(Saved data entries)
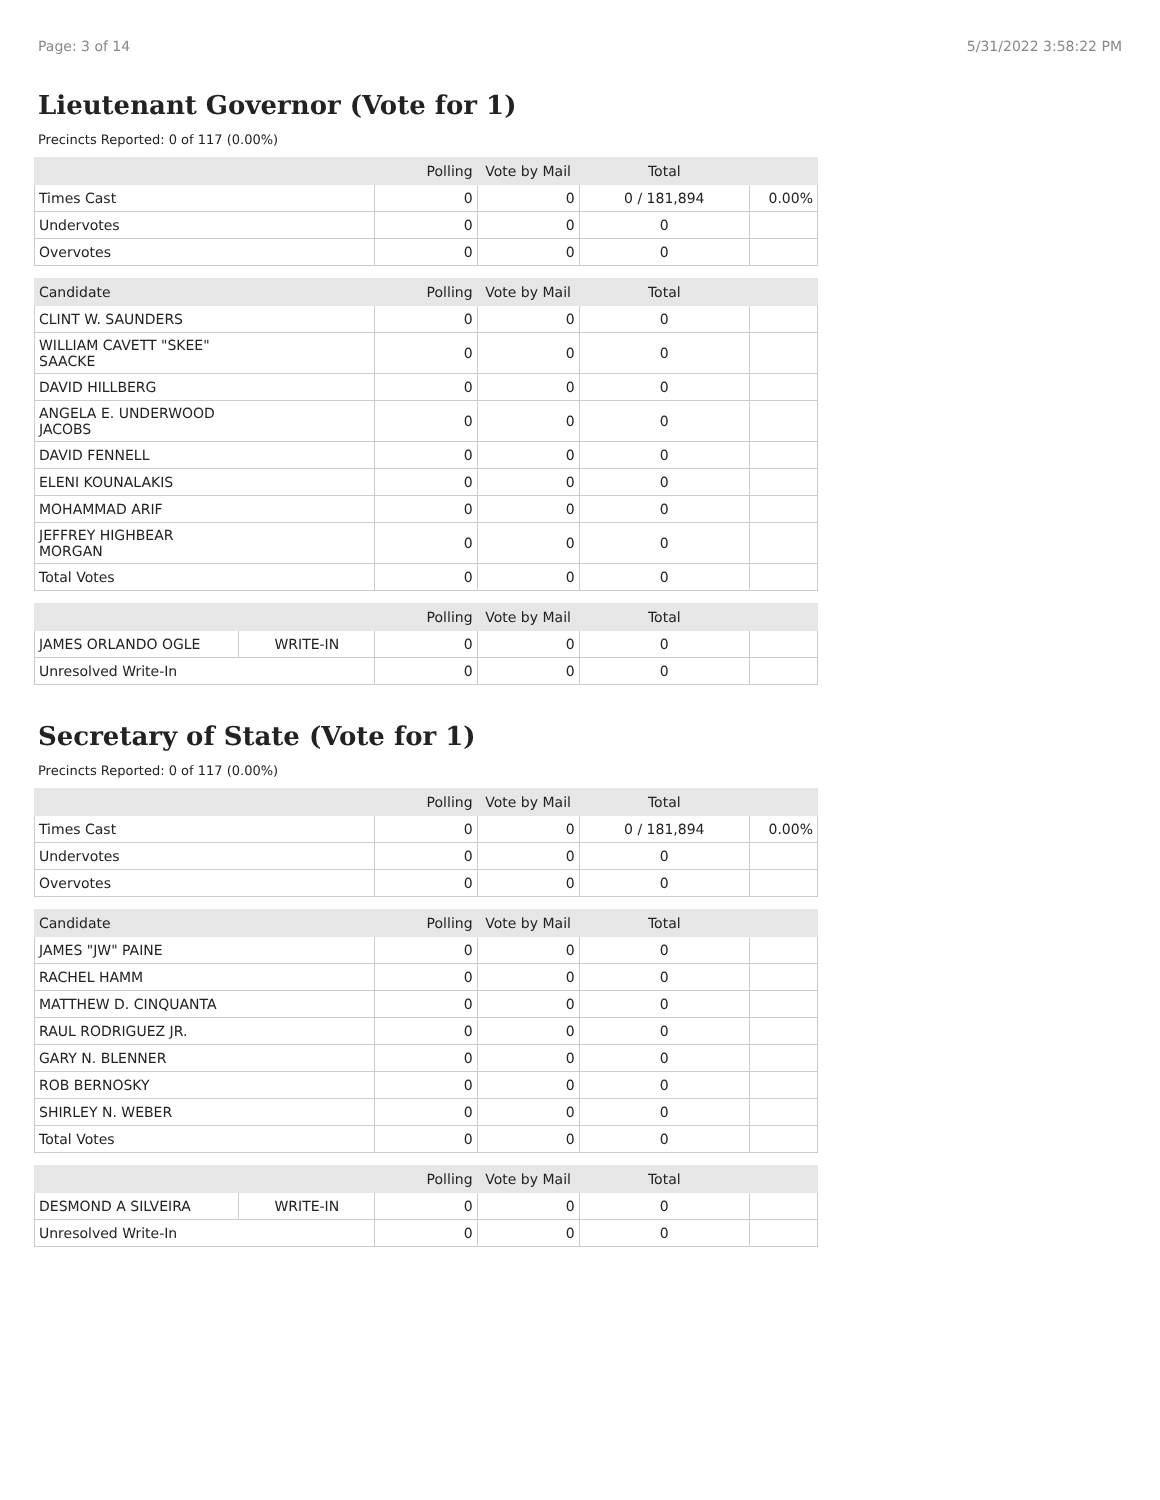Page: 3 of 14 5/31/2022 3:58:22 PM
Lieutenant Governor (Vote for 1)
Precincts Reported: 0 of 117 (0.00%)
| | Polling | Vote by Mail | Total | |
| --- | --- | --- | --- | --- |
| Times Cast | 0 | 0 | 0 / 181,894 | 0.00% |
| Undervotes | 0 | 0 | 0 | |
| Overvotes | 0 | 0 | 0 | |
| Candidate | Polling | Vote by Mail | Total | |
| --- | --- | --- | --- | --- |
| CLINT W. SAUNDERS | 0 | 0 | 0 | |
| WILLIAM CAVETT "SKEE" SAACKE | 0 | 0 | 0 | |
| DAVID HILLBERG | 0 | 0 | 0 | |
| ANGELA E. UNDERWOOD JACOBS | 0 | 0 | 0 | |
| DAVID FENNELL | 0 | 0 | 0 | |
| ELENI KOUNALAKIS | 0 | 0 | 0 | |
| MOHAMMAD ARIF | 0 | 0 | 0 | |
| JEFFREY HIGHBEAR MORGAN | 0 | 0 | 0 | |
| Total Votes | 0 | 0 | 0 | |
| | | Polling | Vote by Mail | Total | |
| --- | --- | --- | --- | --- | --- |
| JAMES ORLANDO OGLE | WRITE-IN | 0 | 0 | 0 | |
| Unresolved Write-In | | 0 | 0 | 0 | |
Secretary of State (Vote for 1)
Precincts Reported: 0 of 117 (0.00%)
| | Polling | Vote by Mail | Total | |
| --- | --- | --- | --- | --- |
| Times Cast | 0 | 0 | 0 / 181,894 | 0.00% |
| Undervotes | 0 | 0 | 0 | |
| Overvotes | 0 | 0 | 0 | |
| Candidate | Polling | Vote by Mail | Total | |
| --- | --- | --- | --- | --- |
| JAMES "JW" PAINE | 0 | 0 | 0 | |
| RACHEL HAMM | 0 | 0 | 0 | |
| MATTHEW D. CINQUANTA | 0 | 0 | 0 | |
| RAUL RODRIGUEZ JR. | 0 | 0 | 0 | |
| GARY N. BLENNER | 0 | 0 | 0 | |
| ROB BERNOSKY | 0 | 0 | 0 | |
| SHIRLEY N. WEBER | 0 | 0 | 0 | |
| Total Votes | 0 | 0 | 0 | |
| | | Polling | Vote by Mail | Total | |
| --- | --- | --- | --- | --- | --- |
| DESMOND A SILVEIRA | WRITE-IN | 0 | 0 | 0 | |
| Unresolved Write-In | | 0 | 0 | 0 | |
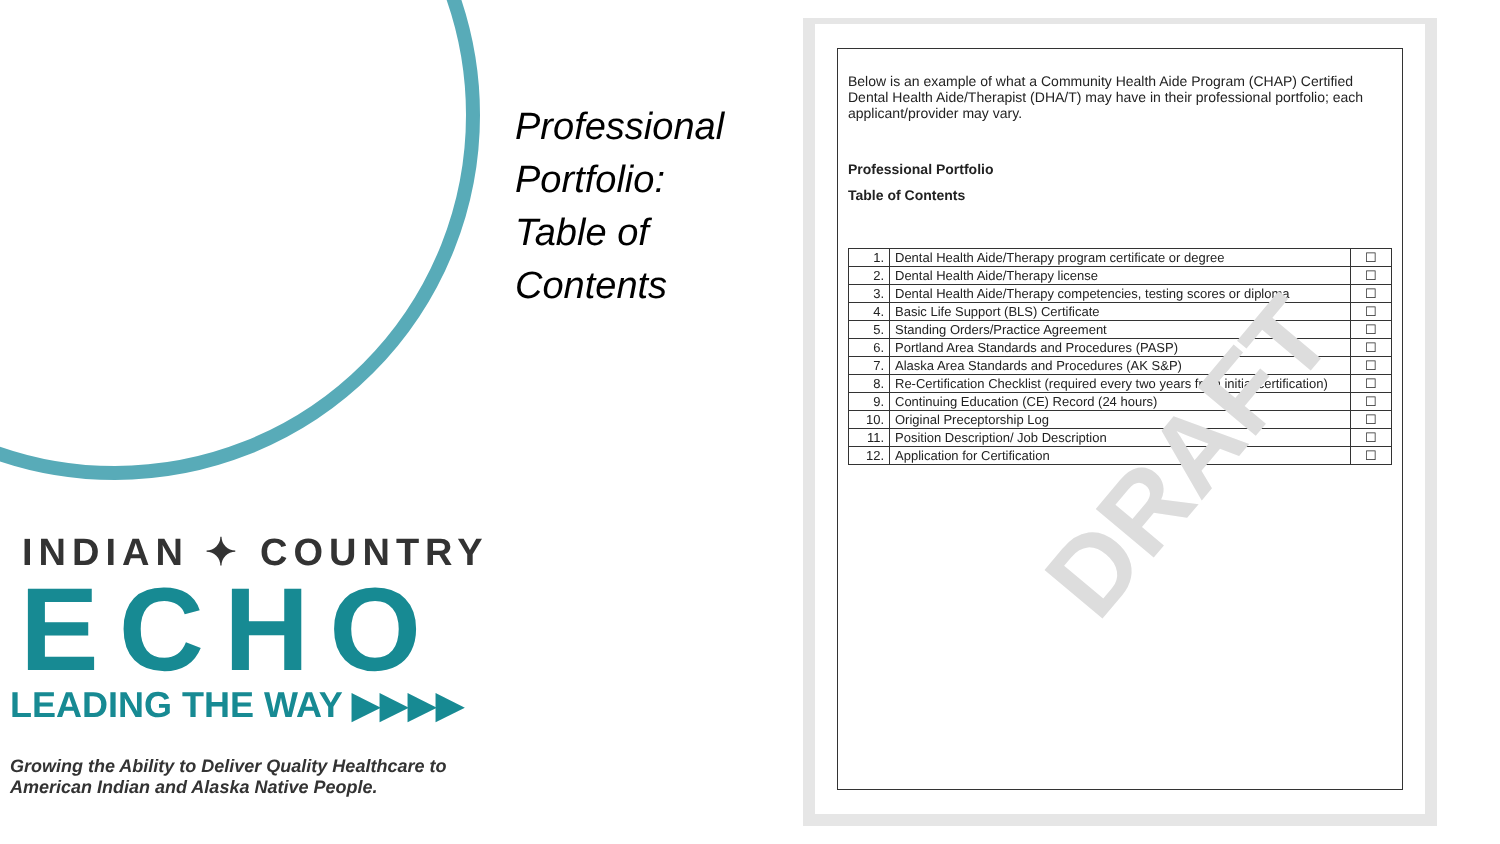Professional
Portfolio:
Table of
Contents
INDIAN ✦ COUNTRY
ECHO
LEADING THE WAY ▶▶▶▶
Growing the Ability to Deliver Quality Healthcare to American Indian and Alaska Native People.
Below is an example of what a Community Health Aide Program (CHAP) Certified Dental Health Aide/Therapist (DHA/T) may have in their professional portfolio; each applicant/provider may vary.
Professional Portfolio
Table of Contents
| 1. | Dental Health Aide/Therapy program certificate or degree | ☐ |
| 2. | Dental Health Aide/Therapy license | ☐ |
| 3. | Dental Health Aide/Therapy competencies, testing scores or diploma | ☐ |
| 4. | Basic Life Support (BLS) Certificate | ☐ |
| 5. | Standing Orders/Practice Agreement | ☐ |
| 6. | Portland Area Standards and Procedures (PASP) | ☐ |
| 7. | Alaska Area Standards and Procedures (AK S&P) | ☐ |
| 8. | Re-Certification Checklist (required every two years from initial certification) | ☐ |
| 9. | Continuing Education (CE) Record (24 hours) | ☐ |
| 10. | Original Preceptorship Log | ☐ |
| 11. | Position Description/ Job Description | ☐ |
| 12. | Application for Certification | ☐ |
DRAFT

■ **Exercise**
Your task is to copy only the lines above starting at the one containing "DESMOND A SILVEIRA" and ending at the one containing "Agreement | ☐ |". Copy them exactly, both ends included, and omit the pictures.

■ **Output**
| DESMOND A SILVEIRA | WRITE-IN | 0 | 0 | 0 | |
| Unresolved Write-In | | 0 | 0 | 0 | |
Professional
Portfolio:
Table of
Contents
INDIAN ✦ COUNTRY
ECHO
LEADING THE WAY ▶▶▶▶
Growing the Ability to Deliver Quality Healthcare to American Indian and Alaska Native People.
Below is an example of what a Community Health Aide Program (CHAP) Certified Dental Health Aide/Therapist (DHA/T) may have in their professional portfolio; each applicant/provider may vary.
Professional Portfolio
Table of Contents
| 1. | Dental Health Aide/Therapy program certificate or degree | ☐ |
| 2. | Dental Health Aide/Therapy license | ☐ |
| 3. | Dental Health Aide/Therapy competencies, testing scores or diploma | ☐ |
| 4. | Basic Life Support (BLS) Certificate | ☐ |
| 5. | Standing Orders/Practice Agreement | ☐ |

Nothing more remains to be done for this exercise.